Text block:
We were asked to read a couple of classic teen novels for this class. According to Oxford Dictionary Online classic is defined as “Judged over a period of time to be of the highest quality and outstanding of its kind“. And so a classic novel is a novel that will stand the test of time. It’s not just a fad, it truly resonates with many people and will do so over the course of many years. A teen classic novel will do just this but is written just for teens. I chose to read Looking for Alaska by John Green for this section of reading. It’s one I’ve heard a lot about over the years but I’d never picked it up for some reason.

Looking for Alaska is about Miles. He’s a teenage boy obsessed with the last words of famous people. He reads their biographies and loves it when their last words are included. When his parents ask him why he chose to go to boarding school, thinking it was because he didn’t have many (if any) friends, and he tells them that it’s because of Francois Robelais’ last words: “I go to seek a Great Perhaps”. This is what really grabbed my attention when I was reading the book. It got me wondering, do teens really think this way? Is John Green making teens appear more deep and philosophical than they truly are? And, if so, does that matter?

Miles ends up going to this boarding school and meets the first true friends he’s ever had. His roommate, The Colonel, gives him the nickname, Pudge, and that’s what we get to know him as. Pudge becomes infatuated with this girl, Alaska. She’s moody, attractive, bold, smart, and has a boyfriend. Takumi is the funny one of the group and he also loves to rap. Much of the book is taken over by the witty and smart dialogue between this group of friends and their escapades on school grounds. They mess around a lot but they each seem to take their lives seriously. They seriously ponder the BIG questions about life and share their thoughts with each other. Adults are around but not immediately present. Pudge’s parents are supportive and trust him. They don’t hover but they’re there if Pudge ever needs them. The teachers seem to care but they’re mainly in the background. One does stand out as the protector of the students. They’ve nicknamed him The Eagle and at first he just seems like a disciplinarian but you start to realize that he truly cares about the kids who go to the school.

Data extracts:
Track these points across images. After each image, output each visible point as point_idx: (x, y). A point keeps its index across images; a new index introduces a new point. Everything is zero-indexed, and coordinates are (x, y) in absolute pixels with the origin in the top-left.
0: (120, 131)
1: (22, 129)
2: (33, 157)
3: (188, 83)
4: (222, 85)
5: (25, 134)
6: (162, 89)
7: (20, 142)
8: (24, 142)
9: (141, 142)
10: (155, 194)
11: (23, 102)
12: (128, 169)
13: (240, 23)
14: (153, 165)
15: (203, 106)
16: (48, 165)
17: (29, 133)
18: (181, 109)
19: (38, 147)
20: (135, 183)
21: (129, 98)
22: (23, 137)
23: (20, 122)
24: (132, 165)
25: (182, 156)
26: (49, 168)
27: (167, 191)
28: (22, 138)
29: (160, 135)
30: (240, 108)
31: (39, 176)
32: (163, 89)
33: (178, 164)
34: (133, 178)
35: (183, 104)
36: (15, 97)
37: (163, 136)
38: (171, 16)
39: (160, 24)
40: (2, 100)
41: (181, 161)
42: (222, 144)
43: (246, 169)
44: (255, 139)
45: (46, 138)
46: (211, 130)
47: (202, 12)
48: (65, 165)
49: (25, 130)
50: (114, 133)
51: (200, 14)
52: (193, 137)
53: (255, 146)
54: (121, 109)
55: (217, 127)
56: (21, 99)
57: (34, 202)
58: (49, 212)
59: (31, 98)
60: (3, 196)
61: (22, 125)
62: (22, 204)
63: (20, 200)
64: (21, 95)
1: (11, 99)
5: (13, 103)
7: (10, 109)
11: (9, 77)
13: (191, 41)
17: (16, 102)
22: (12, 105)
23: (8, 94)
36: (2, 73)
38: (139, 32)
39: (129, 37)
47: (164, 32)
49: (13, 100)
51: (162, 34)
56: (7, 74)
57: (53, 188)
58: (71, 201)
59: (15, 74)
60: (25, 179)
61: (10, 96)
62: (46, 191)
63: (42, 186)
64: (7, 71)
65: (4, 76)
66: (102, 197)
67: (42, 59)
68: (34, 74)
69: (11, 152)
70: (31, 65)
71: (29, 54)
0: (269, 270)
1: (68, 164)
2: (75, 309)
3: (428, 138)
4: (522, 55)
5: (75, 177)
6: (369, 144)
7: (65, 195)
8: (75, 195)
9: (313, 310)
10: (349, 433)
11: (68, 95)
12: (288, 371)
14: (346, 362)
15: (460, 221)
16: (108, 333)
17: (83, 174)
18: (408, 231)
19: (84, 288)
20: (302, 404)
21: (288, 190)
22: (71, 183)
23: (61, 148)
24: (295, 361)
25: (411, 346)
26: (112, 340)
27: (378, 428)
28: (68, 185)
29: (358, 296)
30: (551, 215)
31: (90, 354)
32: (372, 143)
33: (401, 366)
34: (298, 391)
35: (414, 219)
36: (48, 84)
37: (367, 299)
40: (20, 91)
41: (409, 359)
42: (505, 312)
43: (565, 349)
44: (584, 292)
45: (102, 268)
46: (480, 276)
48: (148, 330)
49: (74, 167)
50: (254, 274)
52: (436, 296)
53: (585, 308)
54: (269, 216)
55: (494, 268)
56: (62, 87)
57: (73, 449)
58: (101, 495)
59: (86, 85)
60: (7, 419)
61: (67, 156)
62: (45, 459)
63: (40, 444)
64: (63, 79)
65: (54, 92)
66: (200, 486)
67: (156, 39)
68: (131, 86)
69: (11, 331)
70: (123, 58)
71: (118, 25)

Activities:
A. Decide whether each statement agrees with the Looking for Alaska review, answering yes or no and quoting the words of the review that settle it: (i) Miles gets the nickname Pudge from his roommate; (ii) Pudge's parents hover over him; (iii) the writer had read the novel before this class.
B. According to the Looking for Alaska review, what nickname do the students give the teacher who stands out as their protector?

Responses to the tasks:
A.
(i) Yes: "His roommate, The Colonel, gives him the nickname, Pudge"
(ii) No: "They don’t hover but they’re there if Pudge ever needs them."
(iii) No: "I’d never picked it up for some reason."

B. The Eagle.